“You’ve rejected your diagnosis at a visceral level. It’s like you are a clean slate. You don’t remember you have episodes of depression. And so every time it hits you, you are taken by surprise and don’t know what to do. Do you remember the strategies that we have talked about in the past of how to manage your depression better?”
Yeah that was my therapist the other day, at the end of our session. Apparently, during the last year when I was not depressed and happy, yes actually happy for a whole year, I basically forgot I had depression. Well, no I didn’t forget I had depression. I just didn’t think I would have it this bad…again. I got busy with living my life and forgot about what to do when the symptoms hit me. Apparently, that’s a bad thing. Okay, being happy is not, forgetting the lessons from therapy is.
Oh well. I can’t deny it. The lady had a point. I should have been better prepared.
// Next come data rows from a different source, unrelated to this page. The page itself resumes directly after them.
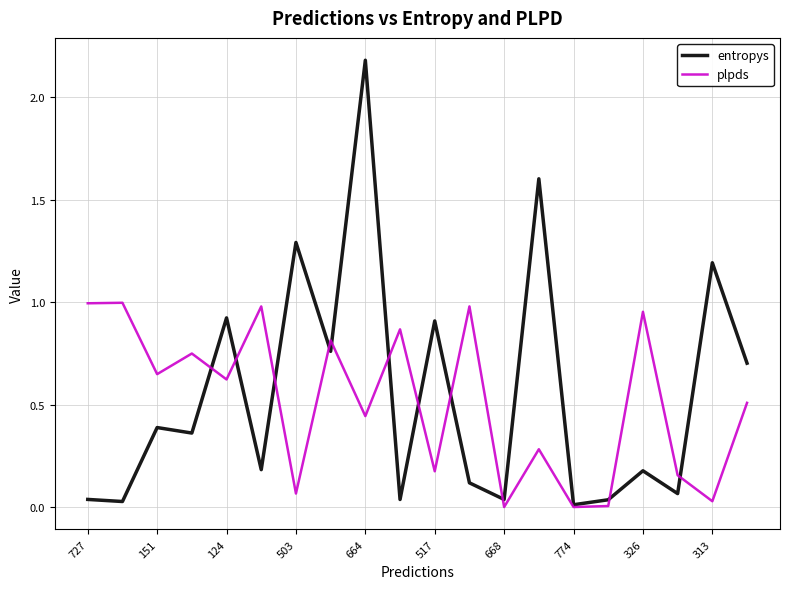

What is the highest value of the entropys series?

2.2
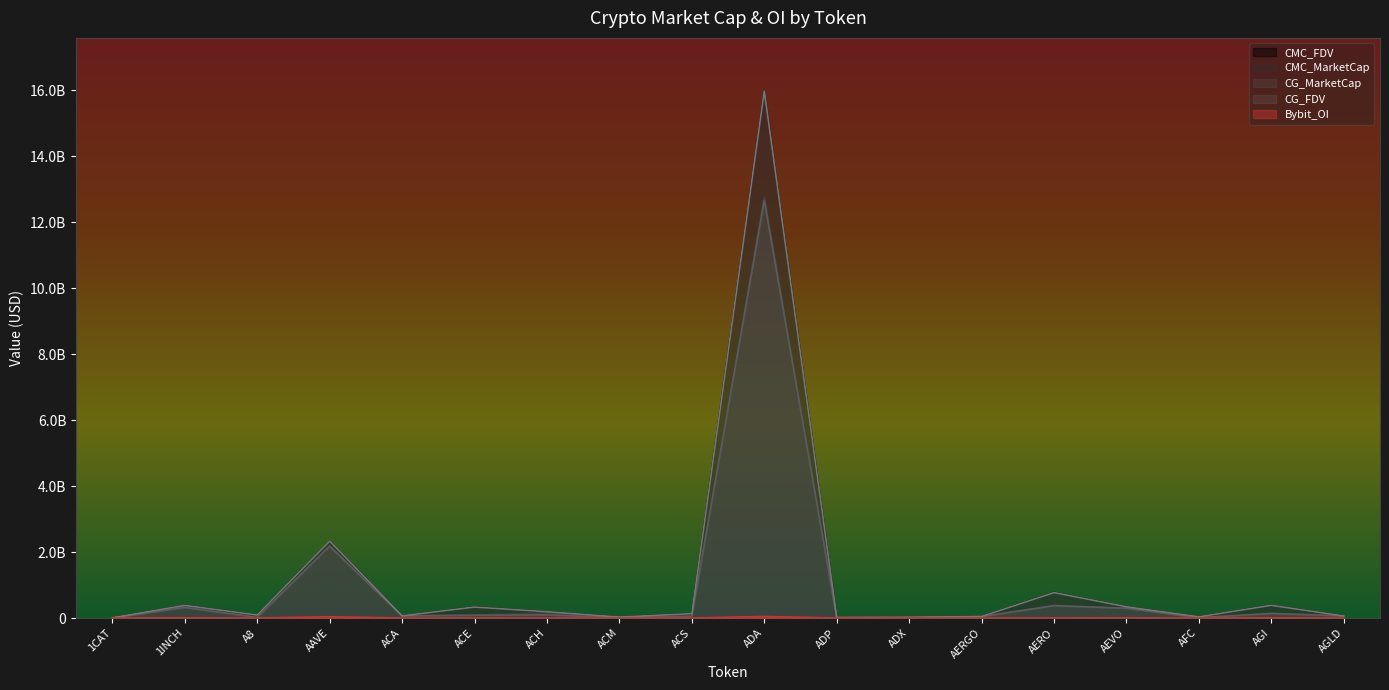

What is the difference between the maximum and minimum values in the CMC_MarketCap series?

12772332295.3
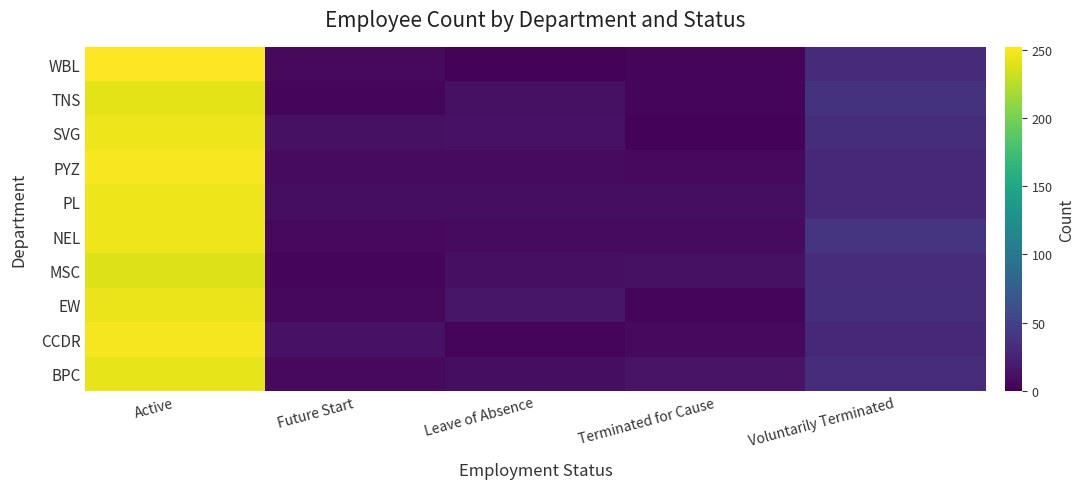

Between Leave of Absence and Terminated for Cause, which series saw the biggest shift?

EW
She said if you don’t inculcate the coping mechanisms into your life, she and I are going to have to go over this again and again.
I also heard about my ‘drug default’. Yes, I made the grave mistake of stopping medication on my own, as my own decision, without consulting with my psychiatrist. She had advised a lower dose but not told me to stop exactly. I have to admit, it wasn’t an intelligent decision on my part. So if you are reading this, I would strongly recommend you don’t play with your medication and don’t do any experiments with going off or on them without professional opinion. It cost me a lot doing just that.
That said. One of the factors why I “rejected my diagnosis” was the fact that at a deeper level, I also rejected the fact that I need medication to control my symptoms and function normally. I am aware it’s something I have to work on. I can’t deny the fact that the medication helped stop the non-stop relay of negative thoughts (the drug that I am prescribed, fluvoxamine, is for my ocd primarily) in a few days and I am feeling much better.
Coming back to what my therapist said. It’s true, even though I find it hard to believe, that I was surprised and acted like I didn’t know what I was experiencing were symptoms, just like earlier . I did not want to even go see the doctor.
I have to admit, this time my condition really put the “recurring” into my diagnosis of Recurring depressive disorder. I am finally beginning to see that what I have is chronic and I have to be aware of my moods, of things that can trigger my symptoms and most importantly I have to have my coping mechanisms ingrained in me like second nature.
Now that I think about it, we do tend to be adamant in accepting our diagnoses, we want to fight tooth and nail to not be put into labels like that, to not be suffering from x or y. Even if we don’t recognize it consciously, we do it at a subconscious level.
So until my next session, I plan to pull out all the lessons I had learnt during my previous visits and try and create my own strategies manual. I am going to put into clear words all the thought errors I make, all the tendencies I have of taking things the wrong way, what all triggers my downfall, what symptoms I experience, and the things I can do, the things under my control, to help improve my condition.
While I begin to do that, I would really like to know, has anyone else ever “forgotten” their diagnosis like me? Also, I would really appreciate if you could share some of your own strategies you’ve used successfully in the past or do so in the present to reduce the impact of the symptoms on your life.